Jenkins tried to dismiss Walker’s concerns about the $10,000 Capital One check with a story that he’d paid a post office bill with a credit card because he didn’t think another check would go through. Walker argued with him that it didn’t make sense, and he generated another check to make the books balance for that month.
“Finally, to get him away from me I said I understood and he went back into his office,” Walker said.
Once he was appeased, however, she began her own investigation. Walker said she pulled up the checks written to the postmaster in the previous eight months and began trying to determine if there had been similar discrepancies. She found 16.
“I didn’t want to appear suspicious,” she said, explaining that it was something she could do on her own computer that wouldn’t catch Jenkins’ attention.
She went to lunch to think about what to do with her findings, but when she got back she already knew what she was going to do — she had to speak to Scott Hollomon, Jenkins’ supervisor, she said.
The other accounting clerk was on vacation, and when Jenkins left early, she went into see Hollomon. She had reason to be nervous. Hollomon and Jenkins were friends.
“I didn’t know what would happen to be me because of what I’d discovered,” Walker said.
She began by telling Hollomon she feared for her life. He told her to just say what she needed to say. She laid out what she’d found. Hollomon then went to his boss, Chief Operating Officer Larry Jenkins — no relation to Sandy Jenkins.
At that time, they thought the losses were about $284,000, the proverbial tip of the iceberg.
Hollomon testified that the next morning, June 21, he and Larry Jenkins confronted Sandy Jenkins about the $10,000 check, pressing him for details and asking him if he was responsible.
“ ‘I must have, it’s my job to write the checks here,’” Hollomon quoted Sandy Jenkins as saying.
They “piled on” the other checks and asked him for help in determining “how deep is the hole,” but when told the bakery would press charges, Sandy Jenkins stopped talking. Larry Jenkins fired him on the spot, and Hollomon went with Sandy to his office to gather some personal effects. He closed the door and asked his friend why.
“I felt a great deal of personal betrayal,” Hollomon testified. “I trusted him.”
Jenkins said he was ruined, that he would lose his wife and daughter and added that “if I did it, I guess I deserve it,” Hollomon repeated.
Hollomon took Sandy Jenkins’ bakery keys and phone and Jenkins was escorted from the building.

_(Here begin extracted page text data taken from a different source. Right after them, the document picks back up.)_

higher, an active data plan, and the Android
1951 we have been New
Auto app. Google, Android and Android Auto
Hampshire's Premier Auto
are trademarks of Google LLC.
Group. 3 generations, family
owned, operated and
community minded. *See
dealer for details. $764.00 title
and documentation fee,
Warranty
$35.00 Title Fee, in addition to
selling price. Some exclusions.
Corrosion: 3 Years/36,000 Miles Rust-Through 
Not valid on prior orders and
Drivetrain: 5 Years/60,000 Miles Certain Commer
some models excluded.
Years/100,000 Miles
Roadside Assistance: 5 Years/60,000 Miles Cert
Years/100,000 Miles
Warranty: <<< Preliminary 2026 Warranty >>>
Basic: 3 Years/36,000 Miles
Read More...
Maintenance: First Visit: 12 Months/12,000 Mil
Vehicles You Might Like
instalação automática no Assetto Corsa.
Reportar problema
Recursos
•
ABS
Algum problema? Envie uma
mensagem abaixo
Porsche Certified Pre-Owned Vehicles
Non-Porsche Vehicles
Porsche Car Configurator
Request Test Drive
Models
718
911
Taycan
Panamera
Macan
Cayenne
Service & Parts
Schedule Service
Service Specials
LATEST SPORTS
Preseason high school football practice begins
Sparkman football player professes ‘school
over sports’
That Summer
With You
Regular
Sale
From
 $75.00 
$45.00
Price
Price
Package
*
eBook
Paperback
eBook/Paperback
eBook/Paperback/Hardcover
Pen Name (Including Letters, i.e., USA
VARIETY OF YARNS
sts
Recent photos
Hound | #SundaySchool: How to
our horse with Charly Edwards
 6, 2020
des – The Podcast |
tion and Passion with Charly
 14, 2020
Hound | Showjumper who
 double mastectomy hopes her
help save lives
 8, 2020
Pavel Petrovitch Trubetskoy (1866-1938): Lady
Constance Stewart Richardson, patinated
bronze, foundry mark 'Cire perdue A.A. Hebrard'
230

At that point, the accounting office began digging, pulling up almost a decade’s worth of records on voided checks and petty cash reports and trying to determine what had happened. According to Hollomon, Jenkins would monthly prepare a list of vendors to be paid and have it approved by Hollomon. He would then have checks written to his own personal creditors. Jenkins then manipulated the system and marked the checks to his creditors as “voided” checks and included checks that didn’t exist or which were torn up as having been sent to real bakery vendors.
The search uncovered checks to mortgage companies, credit card companies, jewelers, car companies, landscapers, and department stores, he said on the stand.
“It took us quite a while to work through this to determine which were real voided checks,” Hollomon said.
Asked why he didn’t catch the thefts earlier, Hollomon said it wouldn’t have made sense to look there.
“I didn’t see a reason to look at them. These were voided checks,” he testified.
The total missing amount was in excess of $16.7 million. The judge agreed to extend the restraining order. Kim asked for a fall date for the civil trial against Jenkins. The bakery is suing for its money back.
Asked after the hearing why the bakery didn’t catch the fraud earlier through an audit or other method, Kim explained that the bakery is at its heart a family owned business based on trust.
“Unfortunately, that trust was broken,” she said.
Kim said she’s a legal specialist in audit malpractice.
“Audits are not foolproof,” she said.